In cell E2, we will write the results how we would like to see them, in this case we will write Ottawa, Canada.
Next, we will select cell B2, and you can either press Control+E to fill in the rest of the column automatically, or you can right-click and hold the square in the bottom-right, and drag your mouse to the bottom of the table, as we can see here:
Select Flash Fill in the drop-down that appears. Excel’s AI will automatically fill in the rest.
Combine Text from Multiple Columns Using the Concat() function
The Concat function can be used to combine data from multiple columns. In column F, we will do a quick formula to show how it works. We will start with concat(C2, B2), which will combine cells C2 and B2 together.
The end result is not quite what we want. As you can see, it squished both cells together, which we will fix next.

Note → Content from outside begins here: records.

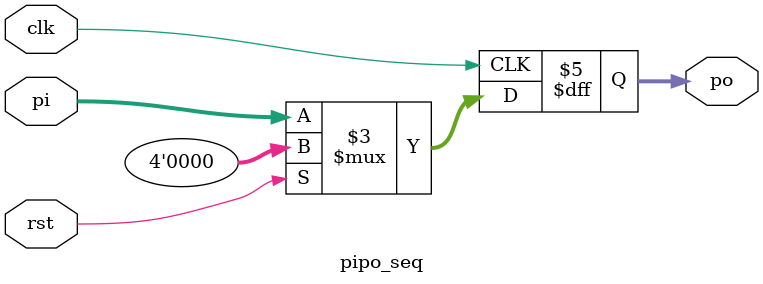
<source format=v>
module pipo_seq(clk,rst,pi,po);
input clk,rst;
input [3:0] pi;
output [3:0] po;
wire [3:0] pi;
reg [3:0] po;

always @(posedge clk)

begin
if (rst)
po<= 4'b0000;
else
po<= pi;
end
endmodule

</source>
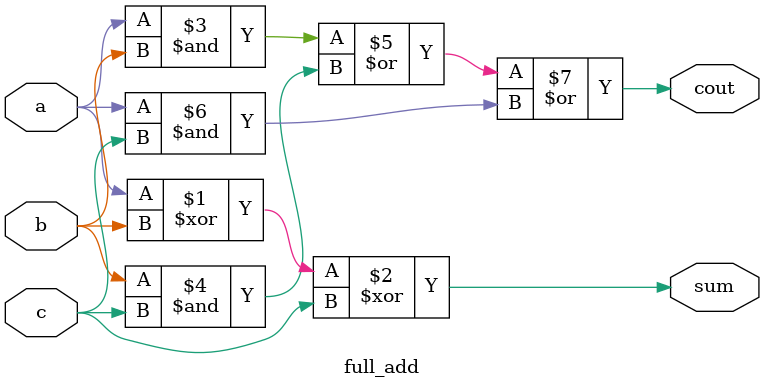
<source format=v>
module full_add(sum,cout,a,b,c);
input a,b,c;
output sum,cout;
  assign sum =(a^b^c);
  assign cout=(a&b) | (b&c)| (a&c);

endmodule

</source>
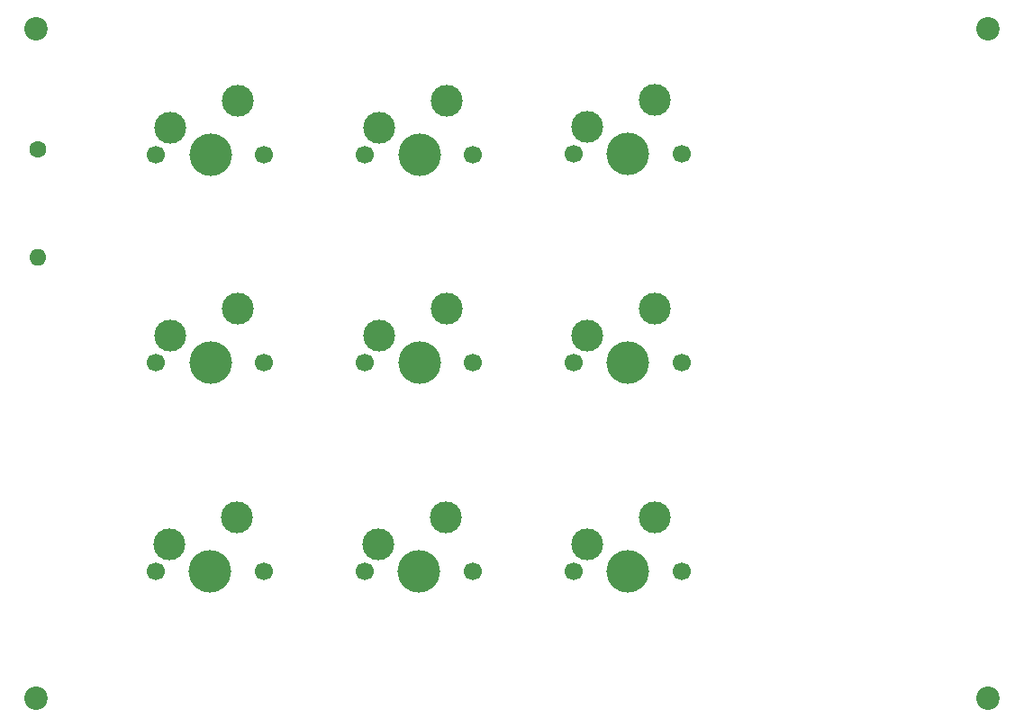
<source format=gbr>
%TF.GenerationSoftware,KiCad,Pcbnew,9.0.0*%
%TF.CreationDate,2025-06-24T12:34:55+10:00*%
%TF.ProjectId,MeowPad,4d656f77-5061-4642-9e6b-696361645f70,rev?*%
%TF.SameCoordinates,Original*%
%TF.FileFunction,Soldermask,Top*%
%TF.FilePolarity,Negative*%
%FSLAX46Y46*%
G04 Gerber Fmt 4.6, Leading zero omitted, Abs format (unit mm)*
G04 Created by KiCad (PCBNEW 9.0.0) date 2025-06-24 12:34:55*
%MOMM*%
%LPD*%
G01*
G04 APERTURE LIST*
%ADD10C,1.600000*%
%ADD11O,1.600000X1.600000*%
%ADD12C,1.700000*%
%ADD13C,3.000000*%
%ADD14C,4.000000*%
%ADD15C,2.200000*%
G04 APERTURE END LIST*
D10*
%TO.C,R1*%
X88124835Y-73166725D03*
D11*
X88124835Y-83326725D03*
%TD*%
D12*
%TO.C,S2*%
X99203000Y-73637000D03*
D13*
X100493000Y-71097000D03*
D14*
X104303000Y-73637000D03*
D13*
X106843000Y-68557000D03*
D12*
X109363000Y-73637000D03*
%TD*%
%TO.C,S12*%
X138453000Y-112867000D03*
D13*
X139743000Y-110327000D03*
D14*
X143553000Y-112867000D03*
D13*
X146093000Y-107787000D03*
D12*
X148613000Y-112867000D03*
%TD*%
D15*
%TO.C,REF\u002A\u002A*%
X177423000Y-61777000D03*
%TD*%
D12*
%TO.C,S7*%
X118843000Y-93227000D03*
D13*
X120133000Y-90687000D03*
D14*
X123943000Y-93227000D03*
D13*
X126483000Y-88147000D03*
D12*
X129003000Y-93227000D03*
%TD*%
%TO.C,S8*%
X138443000Y-93227000D03*
D13*
X139733000Y-90687000D03*
D14*
X143543000Y-93227000D03*
D13*
X146083000Y-88147000D03*
D12*
X148603000Y-93227000D03*
%TD*%
%TO.C,S3*%
X118843000Y-73637000D03*
D13*
X120133000Y-71097000D03*
D14*
X123943000Y-73637000D03*
D13*
X126483000Y-68557000D03*
D12*
X129003000Y-73637000D03*
%TD*%
D15*
%TO.C,REF\u002A\u002A*%
X87923000Y-61777000D03*
%TD*%
D12*
%TO.C,S6*%
X99213000Y-93217000D03*
D13*
X100503000Y-90677000D03*
D14*
X104313000Y-93217000D03*
D13*
X106853000Y-88137000D03*
D12*
X109373000Y-93217000D03*
%TD*%
D15*
%TO.C,REF\u002A\u002A*%
X177423000Y-124777000D03*
%TD*%
%TO.C,REF\u002A\u002A*%
X87923000Y-124777000D03*
%TD*%
D12*
%TO.C,S10*%
X99188000Y-112837000D03*
D13*
X100478000Y-110297000D03*
D14*
X104288000Y-112837000D03*
D13*
X106828000Y-107757000D03*
D12*
X109348000Y-112837000D03*
%TD*%
%TO.C,S11*%
X118813000Y-112857000D03*
D13*
X120103000Y-110317000D03*
D14*
X123913000Y-112857000D03*
D13*
X126453000Y-107777000D03*
D12*
X128973000Y-112857000D03*
%TD*%
%TO.C,S4*%
X138453000Y-73577000D03*
D13*
X139743000Y-71037000D03*
D14*
X143553000Y-73577000D03*
D13*
X146093000Y-68497000D03*
D12*
X148613000Y-73577000D03*
%TD*%
M02*

</source>
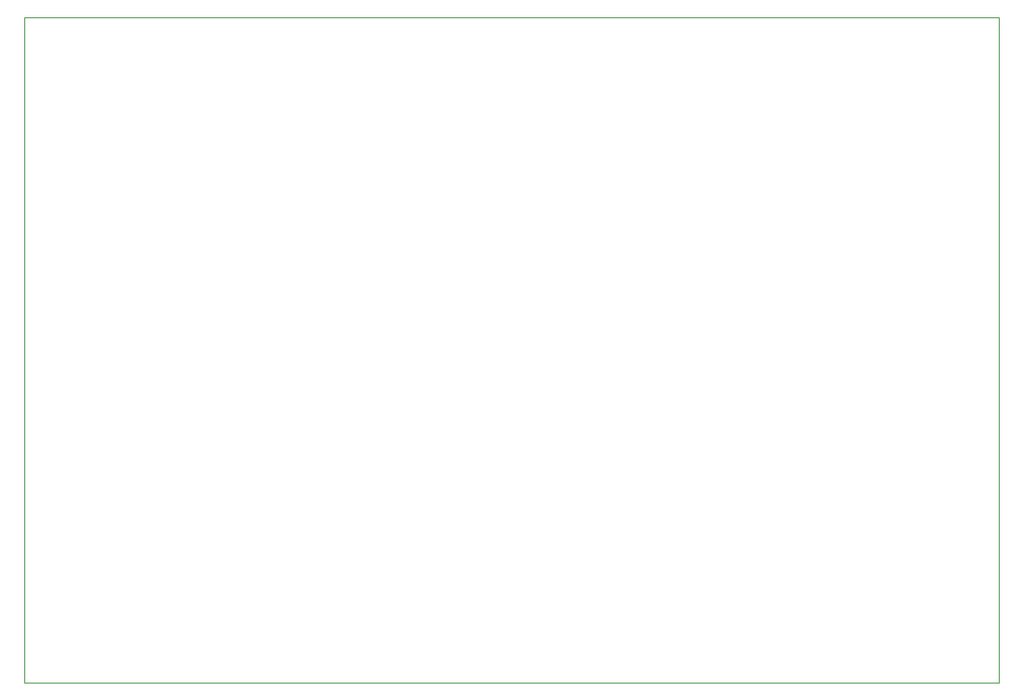
<source format=gm1>
G04 #@! TF.GenerationSoftware,KiCad,Pcbnew,(5.1.5)-3*
G04 #@! TF.CreationDate,2020-02-01T18:29:59+01:00*
G04 #@! TF.ProjectId,5i25Breakout,35693235-4272-4656-916b-6f75742e6b69,rev?*
G04 #@! TF.SameCoordinates,PXe4e1c0PY93d1cc0*
G04 #@! TF.FileFunction,Profile,NP*
%FSLAX46Y46*%
G04 Gerber Fmt 4.6, Leading zero omitted, Abs format (unit mm)*
G04 Created by KiCad (PCBNEW (5.1.5)-3) date 2020-02-01 18:29:59*
%MOMM*%
%LPD*%
G04 APERTURE LIST*
%ADD10C,0.050000*%
G04 APERTURE END LIST*
D10*
X0Y65000000D02*
X0Y0D01*
X95000000Y65000000D02*
X0Y65000000D01*
X95000000Y0D02*
X95000000Y65000000D01*
X0Y0D02*
X95000000Y0D01*
M02*

</source>
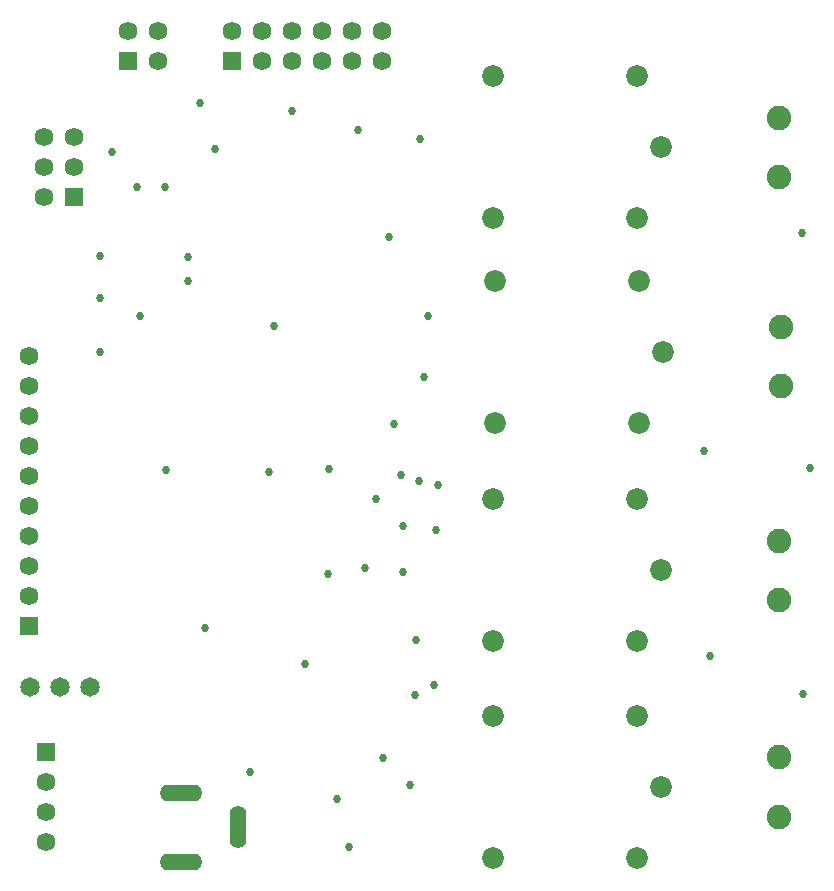
<source format=gbr>
%TF.GenerationSoftware,Altium Limited,Altium Designer,23.9.2 (47)*%
G04 Layer_Color=16711935*
%FSLAX45Y45*%
%MOMM*%
%TF.SameCoordinates,15915765-FD2E-4A0E-A91D-014651F65676*%
%TF.FilePolarity,Negative*%
%TF.FileFunction,Soldermask,Bot*%
%TF.Part,Single*%
G01*
G75*
%TA.AperFunction,ComponentPad*%
%ADD33C,1.65100*%
%ADD72R,1.59000X1.59000*%
%ADD73C,1.59000*%
%ADD74C,2.09000*%
%ADD75C,1.84000*%
%ADD76O,3.59800X1.39800*%
%ADD77O,1.39800X3.59800*%
%ADD78R,1.59000X1.59000*%
%TA.AperFunction,ViaPad*%
%ADD79C,0.69000*%
D33*
X2166620Y5420360D02*
D03*
X1912620D02*
D03*
X1658620D02*
D03*
D72*
X1651000Y5930900D02*
D03*
X1790700Y4864100D02*
D03*
X2032000Y9563100D02*
D03*
D73*
X1651000Y6184900D02*
D03*
Y6692900D02*
D03*
Y6946900D02*
D03*
Y7200900D02*
D03*
Y7454900D02*
D03*
Y7708900D02*
D03*
Y7962900D02*
D03*
Y8216900D02*
D03*
Y6438900D02*
D03*
X1790700Y4610100D02*
D03*
Y4356100D02*
D03*
Y4102100D02*
D03*
X1778000Y9563100D02*
D03*
X2032000Y9817100D02*
D03*
X1778000D02*
D03*
X2032000Y10071100D02*
D03*
X1778000D02*
D03*
X2743200Y10972800D02*
D03*
Y10718800D02*
D03*
X2489200Y10972800D02*
D03*
X4635500D02*
D03*
Y10718800D02*
D03*
X4381500Y10972800D02*
D03*
Y10718800D02*
D03*
X4127500Y10972800D02*
D03*
Y10718800D02*
D03*
X3873500Y10972800D02*
D03*
Y10718800D02*
D03*
X3619500Y10972800D02*
D03*
Y10718800D02*
D03*
X3365500Y10972800D02*
D03*
D74*
X8000000Y4320000D02*
D03*
Y4820000D02*
D03*
Y6154900D02*
D03*
Y6654900D02*
D03*
X8013700Y7966900D02*
D03*
Y8466900D02*
D03*
X8000000Y10235800D02*
D03*
Y9735800D02*
D03*
D75*
X6800000Y7004900D02*
D03*
X5580000Y5804900D02*
D03*
X6800000D02*
D03*
X7000000Y6404900D02*
D03*
X5580000Y7004900D02*
D03*
Y5170000D02*
D03*
X7000000Y4570000D02*
D03*
X6800000Y3970000D02*
D03*
X5580000D02*
D03*
X6800000Y5170000D02*
D03*
X5580000Y10585800D02*
D03*
X7000000Y9985800D02*
D03*
X6800000Y9385800D02*
D03*
X5580000D02*
D03*
X6800000Y10585800D02*
D03*
X5592700Y8852500D02*
D03*
X7012700Y8252500D02*
D03*
X6812700Y7652500D02*
D03*
X5592700D02*
D03*
X6812700Y8852500D02*
D03*
D76*
X2939200Y4519100D02*
D03*
Y3939100D02*
D03*
D77*
X3419200Y4229100D02*
D03*
D78*
X2489200Y10718800D02*
D03*
X3365500D02*
D03*
D79*
X2247900Y8255000D02*
D03*
X2806700Y7251700D02*
D03*
X4813300Y6781800D02*
D03*
X4800600Y7213600D02*
D03*
X4584700Y7010400D02*
D03*
X3517900Y4699000D02*
D03*
X3136900Y5918200D02*
D03*
X4648200Y4813300D02*
D03*
X4914900Y5346700D02*
D03*
X5080000Y5435600D02*
D03*
X4254500Y4470400D02*
D03*
X3721100Y8470900D02*
D03*
X5029200Y8559800D02*
D03*
X4356100Y4064000D02*
D03*
X7366000Y7416800D02*
D03*
X4178300Y6375400D02*
D03*
X4876800Y4584700D02*
D03*
X8191500Y9258300D02*
D03*
X4699000Y9230200D02*
D03*
X4991100Y8039100D02*
D03*
X7416800Y5676900D02*
D03*
X4813300Y6388100D02*
D03*
X4495800Y6426200D02*
D03*
X2997200Y8851900D02*
D03*
X2590800Y8559800D02*
D03*
X2997200Y9055100D02*
D03*
X3878325Y10295000D02*
D03*
X4432300Y10134600D02*
D03*
X2247900Y9067800D02*
D03*
Y8712200D02*
D03*
X3098800Y10363200D02*
D03*
X4960620Y10053320D02*
D03*
X3987800Y5613400D02*
D03*
X3225800Y9969500D02*
D03*
X2800350Y9653270D02*
D03*
X2565400Y9652000D02*
D03*
X2349500Y9944100D02*
D03*
X8262700Y7269400D02*
D03*
X5110480Y7124700D02*
D03*
X4953000Y7162800D02*
D03*
X4737100Y7645400D02*
D03*
X4191800Y7264400D02*
D03*
X3683000Y7239000D02*
D03*
X8200000Y5355200D02*
D03*
X5092700Y6743700D02*
D03*
X4927600Y5816600D02*
D03*
%TF.MD5,3bb5cf299d18fbae4a2f3f8eb07cc2b5*%
M02*

</source>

We will fix this by adding the text we want as a separator by using “, ” as follows: concat(C2, “, “, B2). As you can see, this formats the text as we expect it: Ottawa, Canada.
As always, you can drag the formula down by left-clicking the square in the bottom-right of cell F2 and dragging it to the bottom of the table to fill in the other cells automatically.
Combine Text from Multiple Columns Using &
The last method we will see today is the one I actually use the most, which uses the & instead of the concat() function. To begin, in G2, we will write =C2&B2. Again you will notice that we get OttawaCanada all bunched up together. We will fix this in the next step.
As we did with the concat() function, we will use “, ” to add a comma and a space between the City and Country, giving us the following formula: =C2&”, “&B2.